焦点の合っていなかったルフィの目に光が灯る。

 

「まだ言うかルフィ!!!」

 

 ガープは思う。今となっては仕方のないことかもしれない。ルフィが赤髪に会った時から、ルフィは海軍より海賊に憧れを抱いていた。子供の純粋さは子供の特権だ。ルフィを海賊の道に引き込んだ赤髪を恨むことはあっても、あの頃のルフィを悪くは言えなかった。ある男の言葉が思い浮かぶ。

 

『子供に罪はねぇんだぜガープ。』

 

しかし自分が海軍の素晴らしさを教え、ルフィが海兵になっていれば、エースが海兵になっていればと後悔にも似た感情がガープを支配する。それでもルフィへ攻撃は止むことはない。今現在、自分は海軍でありルフィは海賊だ。ルフィは孫だがもう子供ではないのだ。これはワシらに与えられた宿命なのだと心の中で自分に言い聞かせる。

 

 そして、とどめを刺そうと思い切り振りかぶった拳がルフィに当たる瞬間、突然ガープが横に吹き飛ばされた。思わずルフィから離れ、何が起こったのか辺りを見る。

 

「しっかりしろエースの弟。エースを救えるのはお前しかいないんだよい......。」

 

そこに立っていたのは青白い炎を纏う能力者。白ひげ海賊団1番隊隊長、不死鳥のマルコだった。

 解放されたルフィは咳き込みながらマルコを見た。

 

「ここは俺に任せろよい!」

「あ.....あァ。」

 

マルコは立ち上がったガープと対峙する。体を不死鳥へと変化させガープに攻撃を仕掛ける。ルフィは深呼吸しながら息を整える。

 

「邪魔じゃ小僧!!!」

 

ガープの怒声が響き渡る中、ルフィは2人の戦闘が始まるや否や、ギア2を使って身体能力を上げる。そして瞬時にエースの元へ飛び出した。ガープは逃がさないと言わんばかりに懐をすり抜けようとするルフィに蹴りを放とうとする。

 

 しかし、マルコがそれを許さなかった。ガープの動きを止め、ルフィに向かって叫ぶ。

 

「エースを頼んだよい!!!」

「小賢しい真似をしよって!!!」

 

ガープはマルコを殴り飛ばし、橋から落とす。そして再びルフィに襲い掛かる。ルフィはもう迷わなかった。・・・エースを助けたい!たった一人の兄ちゃんだ。誰にも俺を止めさせない!・・・

 

「『ゴムゴムのォ・・・ジェットバズーカァ!!!』」

 

高速でルフィの両腕が突き出され、ガープの腹を打ち抜いた。ガープはくの字に体を折り、口から血を吹く。そして、橋から落ちて行った。

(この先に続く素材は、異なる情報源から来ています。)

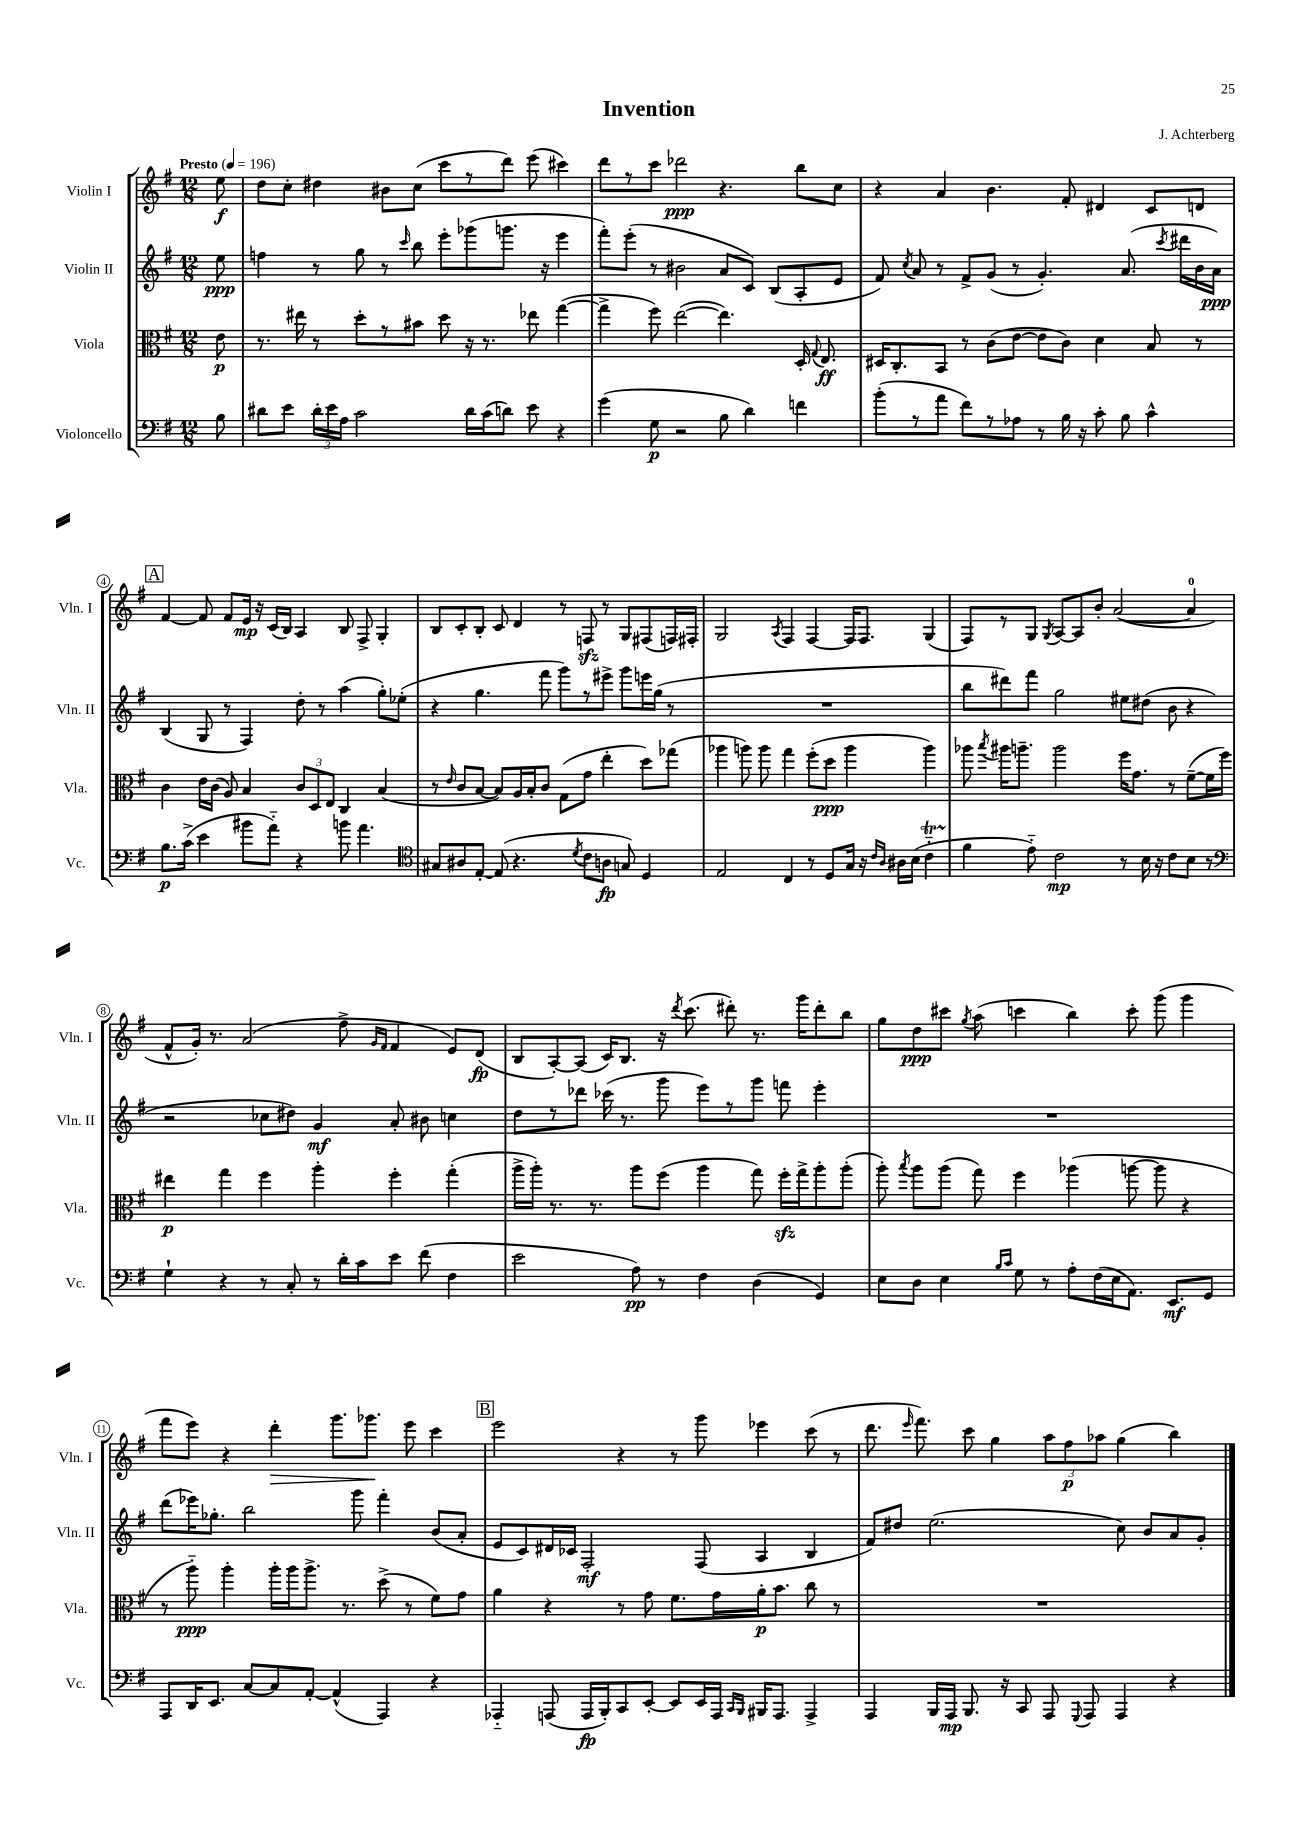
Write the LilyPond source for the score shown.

\header { title = "Invention" composer = "J. Achterberg" }
<<
\new StaffGroup <<
\new Staff = "s0" \with { instrumentName = "Violin I" shortInstrumentName = "Vln. I" } {
    \clef treble \key g \major \numericTimeSignature \time 12/8 \partial 8 \tempo "Presto" 4 = 196
    \autoBeamOff e''8\f |
    d''8[ c''8]-. dis''4 bis'8[ c''8]( c'''8[ r8 d'''8]) e'''8( cis'''4) |
    d'''8[ r8 c'''8] des'''2\ppp r4. b''8[ c''8] |
    r4 a'4 b'4. fis'8-. dis'4 c'8[ d'8] |
    \mark \markup { \box "A" } fis'4~ fis'8 fis'8[ e'16]\mp r16 c'16[( b16]) a4 b8 fis8-> g4-. |
    b8[ c'8-. b8]-. c'8 d'4 r8 f8\sfz r8 g8[ fis8( f16) fis16]-. |
    g2 \acciaccatura { a8 } fis4 fis4~ fis16[ fis8.] g4( |
    fis8[) r8 g8] \acciaccatura { g8 } a8[~ a8 b'8]-. a'2~( a'4-0 |
    fis'8[-^ g'16]-.) r8. a'2( fis''8-> \grace { g'16[ fis'16] } fis'4 e'8[) d'8]\fp( |
    b8[ a8~-.) a8]( c'16[) b8.] r16 \acciaccatura { d'''8 } c'''8.( dis'''8-.) r8. g'''16[ dis'''8-. b''8] |
    g''8[ d''8\ppp cis'''8] \acciaccatura { g''8 } a''8( c'''4 b''4) c'''8-. g'''8( g'''4 |
    fis'''8[ e'''8]) r4 d'''4-.\> g'''8.[ ges'''8.]\! e'''8 c'''4 |
    \mark \markup { \box "B" } e'''2 r4 r8 g'''8 ees'''4 c'''8( r8 |
    d'''8. \grace { e'''16 } fis'''8.) c'''8 g''4 \tuplet 3/2 { a''8[ fis''8\p aes''8] } g''4( b''4) \bar "|." |
}
\new Staff = "s1" \with { instrumentName = "Violin II" shortInstrumentName = "Vln. II" } {
    \clef treble \key g \major \numericTimeSignature \time 12/8 \partial 8
    \autoBeamOff e''8\ppp |
    f''4 r8 g''8 r8 \grace { c'''16 } b''8 e'''8[-. ges'''8( g'''8.] r16 e'''4 |
    fis'''8[-.) e'''8]-.( r8 bis'2 a'8[ c'8]) b8[( a8-. e'8] |
    fis'8) \acciaccatura { c''8 } a'8 r8 fis'8[-> g'8]( r8 g'4.-.) a'8.( \acciaccatura { c'''8 } dis'''16[ b'16 a'16]\ppp) |
    \mark \markup { \box "A" } b4( g8 r8 fis4) d''8-. r8 a''4( g''8[-.) ees''8]-.( |
    r4 g''4. fis'''8 g'''8[) r8 eis'''8]-> g'''8[ e'''16 g''16]( r8 |
    R1. |
    b''8[ dis'''8) fis'''8] g''2 eis''8[ dis''8]( b'8 r4 |
    r2 ces''8[ dis''8]) g'4\mf a'8-. bis'8 c''4 |
    d''8[ r8 des'''8] ces'''16( r8. g'''8 e'''8[) r8 g'''8] f'''8 e'''4-. |
    R1. |
    d'''8[( ees'''16) ges''8.]-. b''2 g'''8 fis'''4-. b'8[( a'8]-. |
    \mark \markup { \box "B" } e'8[ c'8) dis'16 ces'16] fis2-.\mf fis8( a4 b4 |
    fis'8[) dis''8] e''2.( c''8) b'8[ a'8 g'8]-. \bar "|." |
}
\new Staff = "s2" \with { instrumentName = "Viola" shortInstrumentName = "Vla." } {
    \clef alto \key g \major \numericTimeSignature \time 12/8 \partial 8
    \autoBeamOff e'8\p |
    r8. eis''16 r8 d''8[-. r8 bis'8] d''8 r16 r8. ees''8 g''4~( |
    g''4-> fis''8) e''2~( e''4.) d16-. \appoggiatura { g8 } e8.\ff |
    dis16[ c8.-. b,8] r8 c'8[( e'8]~ e'8[ c'8]) d'4 b8 r8 |
    \mark \markup { \box "A" } c'4 e'16[ c'16]( a8) b4 \tuplet 3/2 { c'8[ d8 e8] } c4 b4( |
    r8 \grace { e'16 } c'8[ b8]~ b8[) a16 b16-. c'8] g8[( g'8] e''4-. d''8[) ges''8]( |
    aes''4 a''8) a''8 g''4 fis''8[-.( d''8]\ppp a''4 a''4) |
    aes''8 \acciaccatura { b''8 } ais''16[ a''8.]-- a''2 fis''16[ g'8.] r8 fis'8[~--( fis'16 fis''16]) |
    eis''4\p g''4 fis''4 a''4-. fis''4-. g''4-.( |
    a''16[-> a''16]-.) r8. r8. a''8[ fis''8]( a''4 g''8) fis''16[-.\sfz g''16-> a''8-. a''8]-.( |
    a''8-.) \acciaccatura { b''8 } a''8[ a''8]( g''8) fis''4 aes''4( a''8~ a''8 r4 |
    r8 a''8-_\ppp) a''4-. a''16[-. a''16 a''8.]-> r8. d''8->( r8 fis'8[) g'8] |
    \mark \markup { \box "B" } a'4 r4 r8 g'8 fis'8.[ g'16 a'16-.\p b'8.] c''8 r8 |
    R1. \bar "|." |
}
\new Staff = "s3" \with { instrumentName = "Violoncello" shortInstrumentName = "Vc." } {
    \clef bass \key g \major \numericTimeSignature \time 12/8 \partial 8
    \autoBeamOff b8 |
    dis'8[ e'8] \tuplet 3/2 { dis'16[-. e'16 a16] } c'2 dis'16[ c'16( d'8]) e'8 r4 |
    g'4( g8\p r2 b8 d'4) f'4 |
    b'8[-.( r8 a'8] fis'8[) r8 aes8] r8 b16 r16 c'8-. b8 c'4-^ |
    \mark \markup { \box "A" } b8.[\p c'16]->( e'4 bis'8[ a'8]-_) r4 b'8 a'4. |
    \clef tenor gis8[ ais8 e8]~-. e8( r4. \acciaccatura { d'8 } c'8[ a8]\fp g8) d4 |
    e2 c4 r8 d8[ g16] r16 \grace { c'16[ a16] } ais16[ b16]( c'4-_\startTrillSpan |
    fis'4\stopTrillSpan e'8-_) c'2\mp r8 b16 r16 c'8[ b8] r8 |
    \clef bass g4-! r4 r8 c8-. r8 d'16[-. c'16 e'8] fis'8( fis4 |
    e'2 a8\pp) r8 fis4 d4( g,4) |
    e8[ d8] e4 \grace { b16[ c'16] } g8 r8 a8[-. fis16( e16 a,8.]) e,8.[\mf g,8] |
    a,,8[ d,16 e,8.] c8[~ c8 a,8]~-. a,4-^( a,,4) r4 |
    \mark \markup { \box "B" } aes,,4-_ a,,8( a,,16[\fp b,,16-.) c,8 e,8]~-. e,8[ e,16 a,,16] \grace { c,16[ b,,16] } bis,,16[ a,,8.] a,,4-> |
    a,,4 b,,16[ a,,16]\mp b,,8. r16 c,8 a,,8 \appoggiatura { g,,8 } a,,8 a,,4 r4 \bar "|." |
}
>>
>>
\layout { \context { \Score \override BarNumber.stencil = #(make-stencil-circler 0.1 0.3 ly:text-interface::print) } }
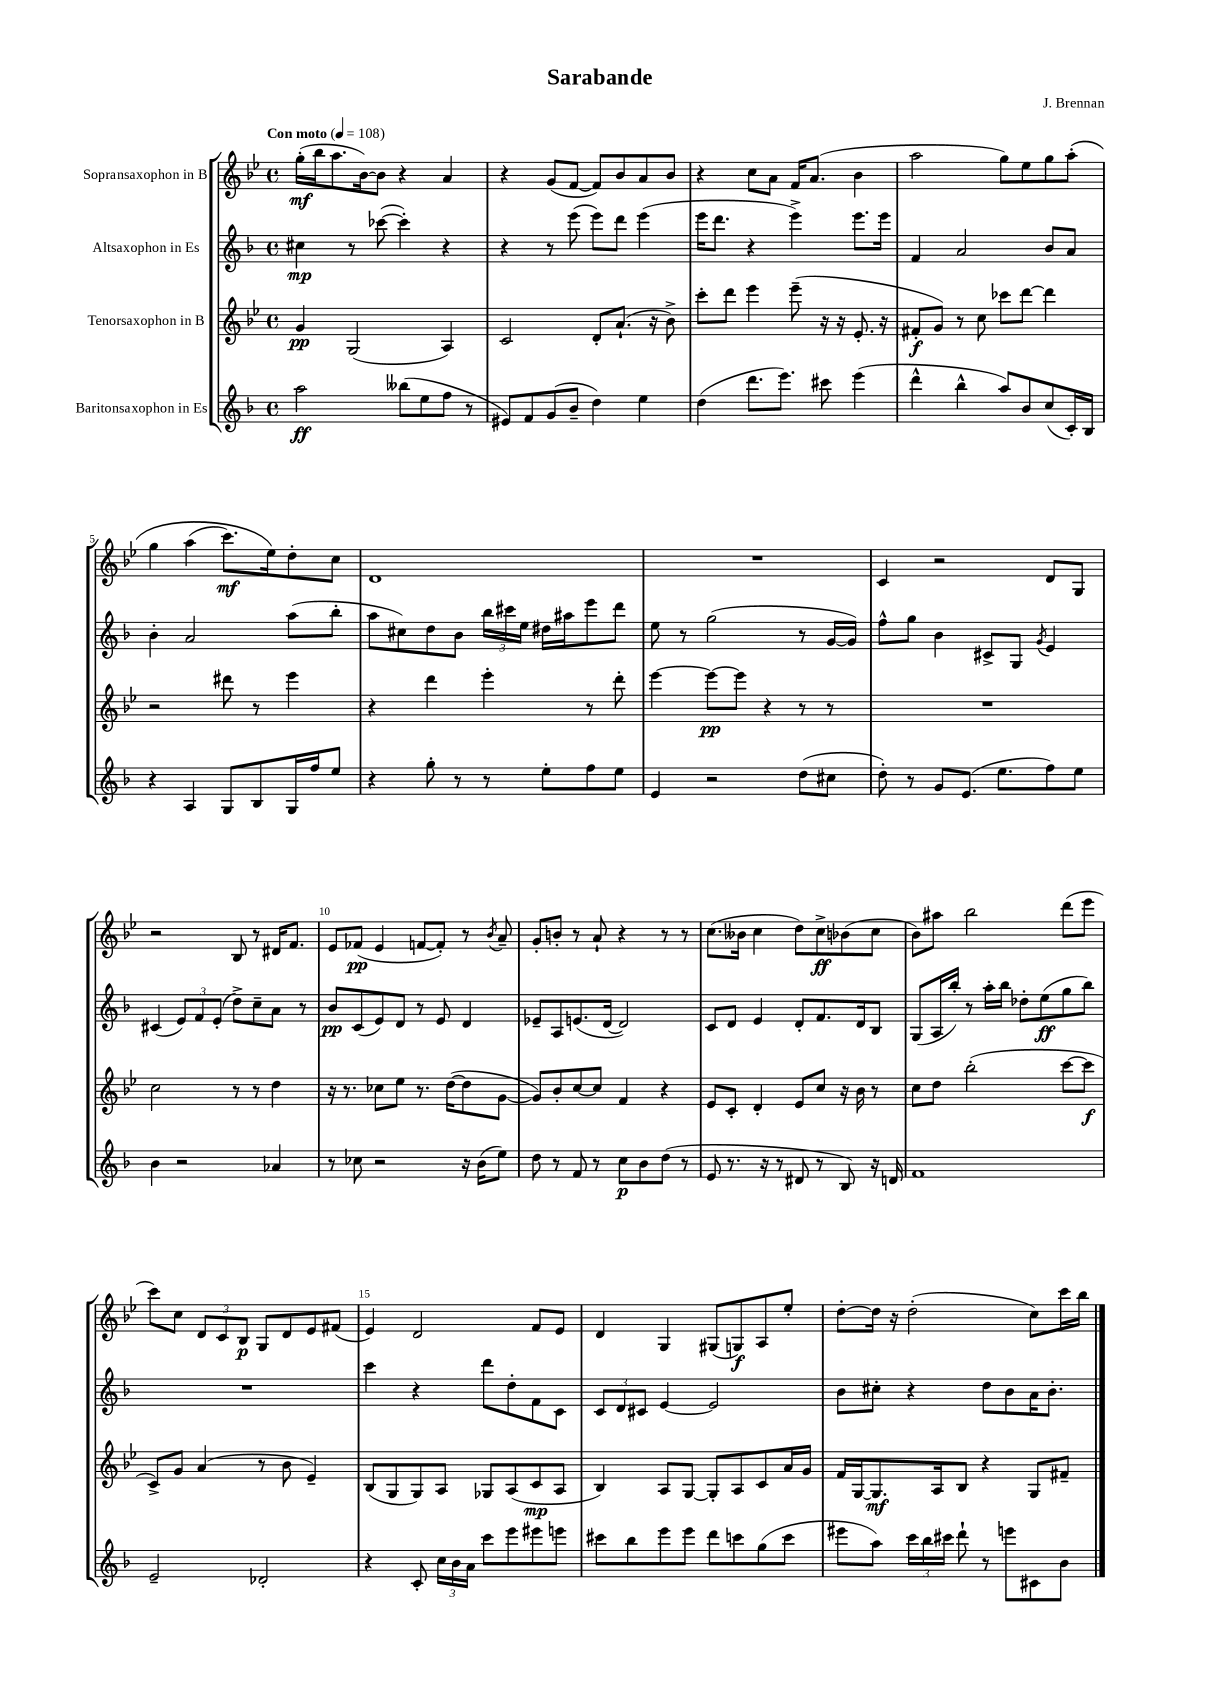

ルフィは一目散にエースの元へ急ぐ。もう、邪魔をする者はいなかった。ルフィには処刑台の上にいるエースだけしか見えていない。

 

「エーーーーーースーーーーーーーーッ!!!」

 

それまで沈黙を貫いていたエースがルフィの姿を見て叫ぶ。

 

「ルフィ!!!」

 

そしてルフィは処刑台へとたどり着いたのだった。

 

 

 

 

「ポートガス・D・エースの処刑は邪魔させんぞ、麦わら......!」

 

知将、仏のセンゴクが動き出した。